Building separate detection logic for three contradiction classes, a dedicated duplicate-detection layer, and per-dimension quality scoring takes longer than writing a prompt that asks a capable model to review a specification and list its concerns. The prompt-based approach can look impressive in a demo: point it at a messy document, get back a plausible list of problems within minutes.

The tradeoff is between time-to-demo and time-to-trust. A well-crafted prompt against a strong model often does surface real issues, and that's a legitimate starting point, not a gimmick. What it won't reliably do is surface the same issues, at the same severity, against the same document, after several model versions have shipped underneath it. For a one-off internal review, that might not matter much. For a finding that needs to hold up when a supplier disputes it, or when an auditor asks how a quality score was calculated a year later, it does.

We've made similar tradeoffs inside our own infrastructure. Evaluating data formats for the messages our analysis agents exchange took longer to validate than defaulting to JSON and moving on, but at the scale of a 1,000-requirement document, that kind of detail compounds across every analysis run.

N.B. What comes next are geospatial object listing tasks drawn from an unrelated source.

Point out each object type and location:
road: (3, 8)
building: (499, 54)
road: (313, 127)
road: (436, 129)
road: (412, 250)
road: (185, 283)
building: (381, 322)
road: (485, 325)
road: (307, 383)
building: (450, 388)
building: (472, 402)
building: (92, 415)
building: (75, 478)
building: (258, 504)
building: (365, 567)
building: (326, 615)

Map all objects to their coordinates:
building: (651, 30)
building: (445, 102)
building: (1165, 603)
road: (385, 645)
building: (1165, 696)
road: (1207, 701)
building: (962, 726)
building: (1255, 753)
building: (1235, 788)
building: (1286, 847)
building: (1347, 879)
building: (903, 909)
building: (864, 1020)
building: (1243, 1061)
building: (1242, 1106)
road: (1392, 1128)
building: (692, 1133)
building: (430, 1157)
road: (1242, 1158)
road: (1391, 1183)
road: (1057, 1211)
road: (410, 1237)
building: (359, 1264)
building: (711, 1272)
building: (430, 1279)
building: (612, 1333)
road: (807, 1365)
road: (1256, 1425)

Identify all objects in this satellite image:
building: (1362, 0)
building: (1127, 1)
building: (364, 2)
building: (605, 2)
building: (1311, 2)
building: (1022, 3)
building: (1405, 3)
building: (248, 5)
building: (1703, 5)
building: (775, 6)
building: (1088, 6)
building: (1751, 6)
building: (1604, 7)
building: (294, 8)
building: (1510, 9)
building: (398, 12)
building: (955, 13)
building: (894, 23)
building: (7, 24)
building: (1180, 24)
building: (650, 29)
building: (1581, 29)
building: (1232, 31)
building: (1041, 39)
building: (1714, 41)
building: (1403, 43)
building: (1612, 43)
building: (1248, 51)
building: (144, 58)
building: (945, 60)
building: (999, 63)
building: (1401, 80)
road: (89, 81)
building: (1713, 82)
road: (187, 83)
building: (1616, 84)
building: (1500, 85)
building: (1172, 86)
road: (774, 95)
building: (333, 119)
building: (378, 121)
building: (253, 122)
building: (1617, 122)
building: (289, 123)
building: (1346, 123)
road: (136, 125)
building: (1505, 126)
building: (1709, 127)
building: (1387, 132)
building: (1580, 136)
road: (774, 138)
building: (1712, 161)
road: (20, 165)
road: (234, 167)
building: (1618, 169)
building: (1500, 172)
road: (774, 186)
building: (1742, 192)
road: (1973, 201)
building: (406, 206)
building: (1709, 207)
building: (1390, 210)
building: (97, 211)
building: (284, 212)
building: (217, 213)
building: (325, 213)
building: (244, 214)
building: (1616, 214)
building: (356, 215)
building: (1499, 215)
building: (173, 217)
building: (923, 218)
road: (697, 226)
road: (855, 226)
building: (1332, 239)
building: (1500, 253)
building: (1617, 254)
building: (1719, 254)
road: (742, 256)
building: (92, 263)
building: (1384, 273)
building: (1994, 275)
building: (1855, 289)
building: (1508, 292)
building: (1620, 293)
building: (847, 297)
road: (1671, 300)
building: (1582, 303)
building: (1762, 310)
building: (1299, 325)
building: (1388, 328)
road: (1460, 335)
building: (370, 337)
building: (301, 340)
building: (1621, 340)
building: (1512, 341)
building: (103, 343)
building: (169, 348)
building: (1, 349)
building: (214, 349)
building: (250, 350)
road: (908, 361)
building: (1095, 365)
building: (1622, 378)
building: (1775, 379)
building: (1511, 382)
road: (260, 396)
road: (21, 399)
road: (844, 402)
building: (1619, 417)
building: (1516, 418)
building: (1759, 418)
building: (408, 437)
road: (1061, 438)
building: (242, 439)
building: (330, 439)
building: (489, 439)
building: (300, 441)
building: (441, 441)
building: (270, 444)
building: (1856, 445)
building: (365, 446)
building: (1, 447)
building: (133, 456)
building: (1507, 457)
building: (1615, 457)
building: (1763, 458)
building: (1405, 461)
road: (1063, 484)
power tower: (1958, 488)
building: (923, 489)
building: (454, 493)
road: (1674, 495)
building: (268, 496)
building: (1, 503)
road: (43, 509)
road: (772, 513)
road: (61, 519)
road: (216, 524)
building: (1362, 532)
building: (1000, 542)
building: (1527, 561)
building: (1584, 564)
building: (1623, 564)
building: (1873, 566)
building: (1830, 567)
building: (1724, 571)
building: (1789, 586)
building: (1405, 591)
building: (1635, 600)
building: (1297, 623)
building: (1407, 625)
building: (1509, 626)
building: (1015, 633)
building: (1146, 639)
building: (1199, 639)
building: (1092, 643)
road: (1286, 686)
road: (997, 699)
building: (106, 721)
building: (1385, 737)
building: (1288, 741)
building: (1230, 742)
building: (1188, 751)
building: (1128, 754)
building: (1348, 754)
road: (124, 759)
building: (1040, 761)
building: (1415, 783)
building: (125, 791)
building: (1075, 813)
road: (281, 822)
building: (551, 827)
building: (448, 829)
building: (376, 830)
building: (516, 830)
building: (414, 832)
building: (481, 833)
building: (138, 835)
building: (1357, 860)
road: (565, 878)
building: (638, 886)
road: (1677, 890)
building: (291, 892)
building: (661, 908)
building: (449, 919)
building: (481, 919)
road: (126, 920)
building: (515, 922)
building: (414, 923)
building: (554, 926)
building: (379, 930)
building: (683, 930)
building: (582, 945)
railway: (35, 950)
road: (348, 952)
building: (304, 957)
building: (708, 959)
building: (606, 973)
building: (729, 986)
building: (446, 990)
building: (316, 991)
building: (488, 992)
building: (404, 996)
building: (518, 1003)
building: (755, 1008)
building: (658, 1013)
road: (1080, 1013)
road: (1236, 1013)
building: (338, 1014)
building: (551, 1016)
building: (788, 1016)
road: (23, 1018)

What to ask before an AI tool touches your specifications

The model behind a tool is the least useful question to ask during an evaluation. Every vendor will name a capable one. The more useful questions are about what's fixed and what's exposed to the next model release:

• If you ran the same document through this tool twice, would you get the same findings?
• If the vendor's underlying model is upgraded next quarter, would the same document still produce the same findings, and would the vendor know if it didn't?
• Which parts of the output come from fixed logic, and which parts are a model's judgment on the day?
• How much of the product's differentiated value sits above the model, versus inside it?

None of this is an argument against AI in specification review. The case for it gets stronger as specifications grow past what manual review can realistically cover: a 1,000-requirement document creates roughly a million comparison pairs, and a 10,000-requirement document creates a hundred million. The argument is narrower: foundation model capability is a market worth betting on for the parts of a product that should track it closely, and a market worth hedging against for the parts that need to hold still. Knowing which is which, before you build or buy, is the part that's easy to skip.